▸ **WHAT TO DO**
Quote the commodity positioning report word for word between "COT: Rising oil" and "softs were mixed.", inclusive.

+++ PROVIDED PASSAGE

COT: Rising oil short; Specs left blindsided in natural gas and coffee
Head of Commodity Strategy
Summary: The Commitments of Traders report covering commodity positions held and changes made by money managers in the week to September 8. Risk appetite returned with the S&P 500 Index rising by 2.1% while the dollar traded lower and bonds were unchanged. The commodity sector saw broad gains with hedge funds continuing to accumulate longs in grains and metals while energy and softs were mixed.
Saxo Bank publishes two weekly Commitment of Traders reports (COT) covering leveraged fund positions in commodities, bonds and stock index futures. For IMM currency futures and the VIX, we use the broader measure called non-commercial.
This summary highlights futures positions and changes made by speculators such as hedge funds and CTA’s across 24 major commodity futures up until last Tuesday, September 15.
The Bloomberg Commodity Index rose by 0.6% with price gains seen in all but four of the 24 major futures market tracked in this report. The change was in response to a weaker dollar, improved risk sentiment as U.S. mega cap stocks bounced and not least continued strong demand from China where some key economic data surprised to the upside.
Rising prices saw hedge fund demand for commodities resume with all sectors apart from energy and softs seeing net buying with the total net-long rising by 4% to 1.84 million lots. The grain sector led from the front with corn and the soybean complex continuing to see strong buying interest while all metals led by copper and gold were bought.
Energy: Position changes across the energy sector were particularly interesting, not least considering some of the market developments that unfolded following last Tuesday. Crude oil was mixed with a 25.9k lots increase in WTI and a 39.9k reduction in Brent reducing the combined long by 3.5% to 376.7k lots, a five-months low. This before Saudi Arabia’s warning to OPEC+ cheaters and short-sellers helped oil to its best week since June. Since July when fundamentals, but not the oil price, started to weaken, the gross short held by funds in WTI and Brent crude has more than doubled to reach 248k lots.
It was this development that the Saudi oil minister saw as a worry but also an opportunity to force the price higher through short-covering. While short sellers may move the market for a short period of time, fundamentals will always be the main driver. And while the recent 15% correction in Brent crude oil helped to bring the price more in line with current fundamentals, a recovery from here needs more than verbal intervention, despite it coming from the world’s biggest producer.
Natural gas bulls found themselves caught on the wrong side of the market after increasing their net-long in four Henry Hub deliverable futures and swap contracts to the 325k lots, the highest since May 2017. Lower demand triggered by lockdowns and Hurricane Sally disruptions impacting both demand and exports helped drive a bigger-than-expected weekly inventory build, As a result the price cratered before finding support at a key technical level below $2/MMBtu.
Metal: Despite being stuck in neutral, gold and silver bulls added length to both contracts. Signs of an improved outlook for platinum helped drive a near doubling of the net-long to 11.5k lots. Copper buying continued with the price being supported by strong Chinese demand and falling global inventories. The net long reached 76.7k lots, the highest since June 2018.

++++++
+++ MATERIAL PROVIDED

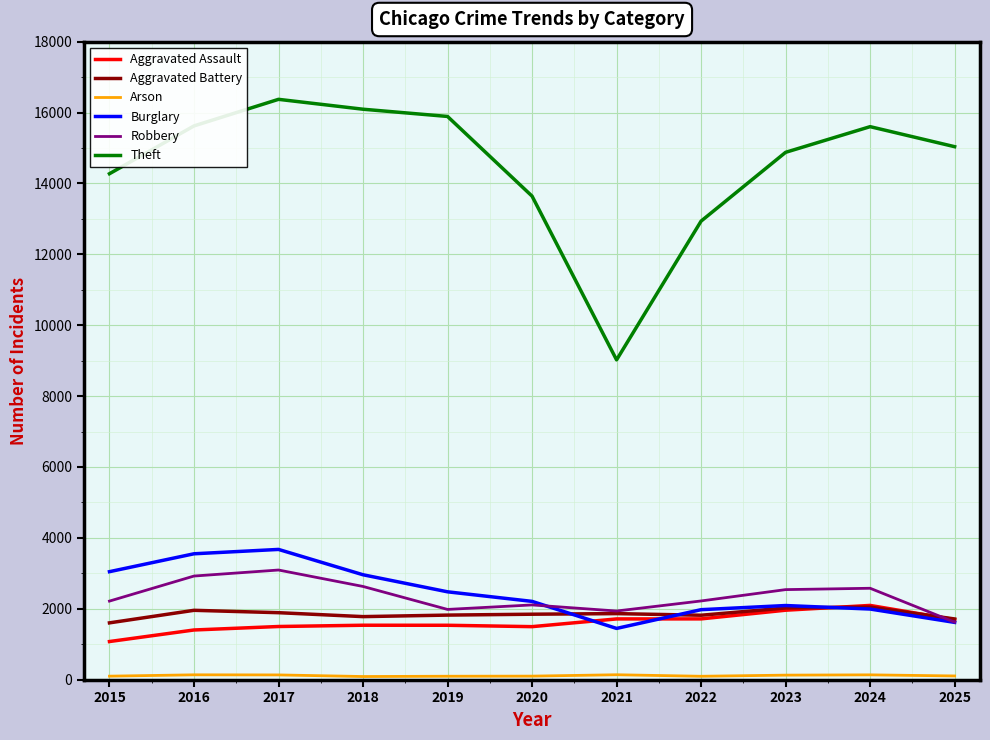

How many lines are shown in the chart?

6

++++++
+++ MATERIAL PROVIDED

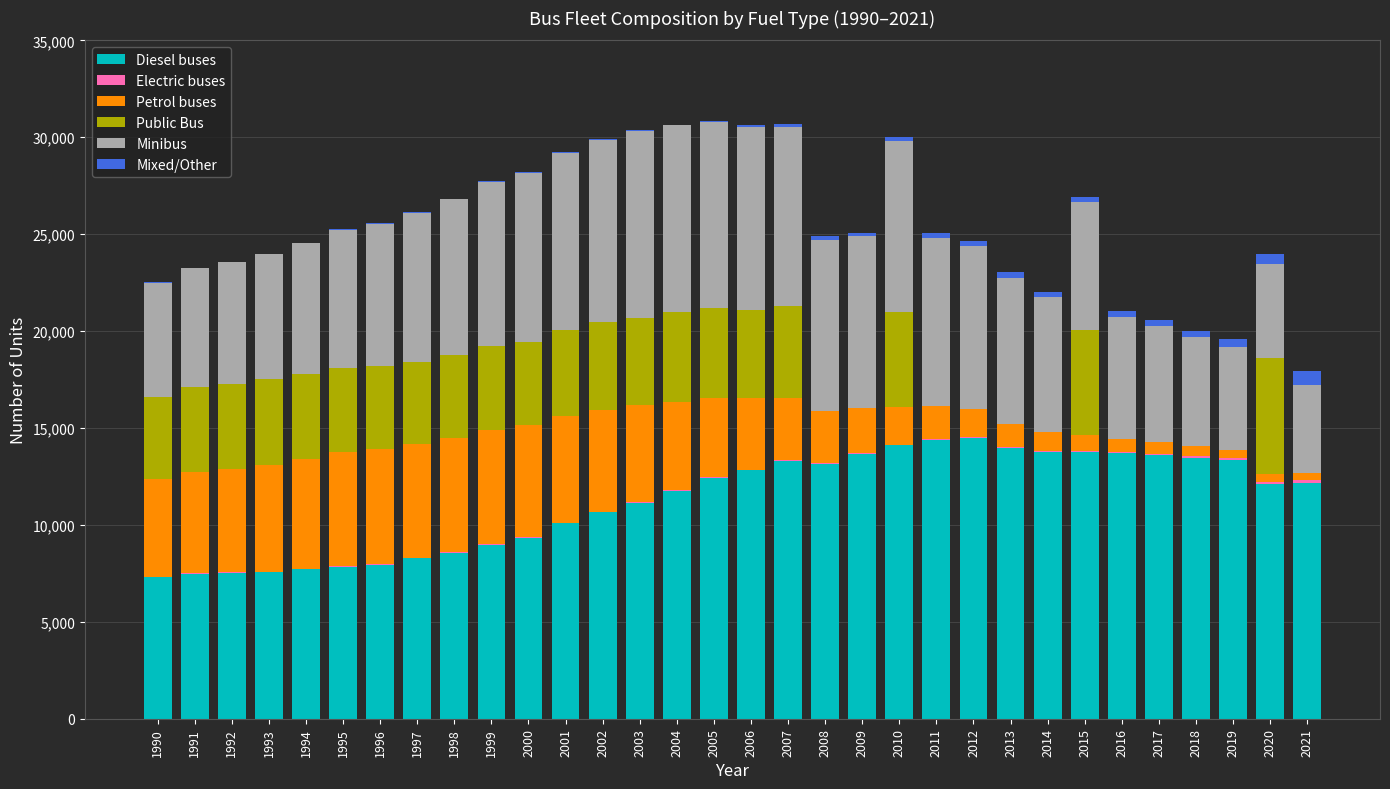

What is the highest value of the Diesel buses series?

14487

++++++

▸ **ANSWER AREA**
COT: Rising oil short; Specs left blindsided in natural gas and coffee
Head of Commodity Strategy
Summary: The Commitments of Traders report covering commodity positions held and changes made by money managers in the week to September 8. Risk appetite returned with the S&P 500 Index rising by 2.1% while the dollar traded lower and bonds were unchanged. The commodity sector saw broad gains with hedge funds continuing to accumulate longs in grains and metals while energy and softs were mixed.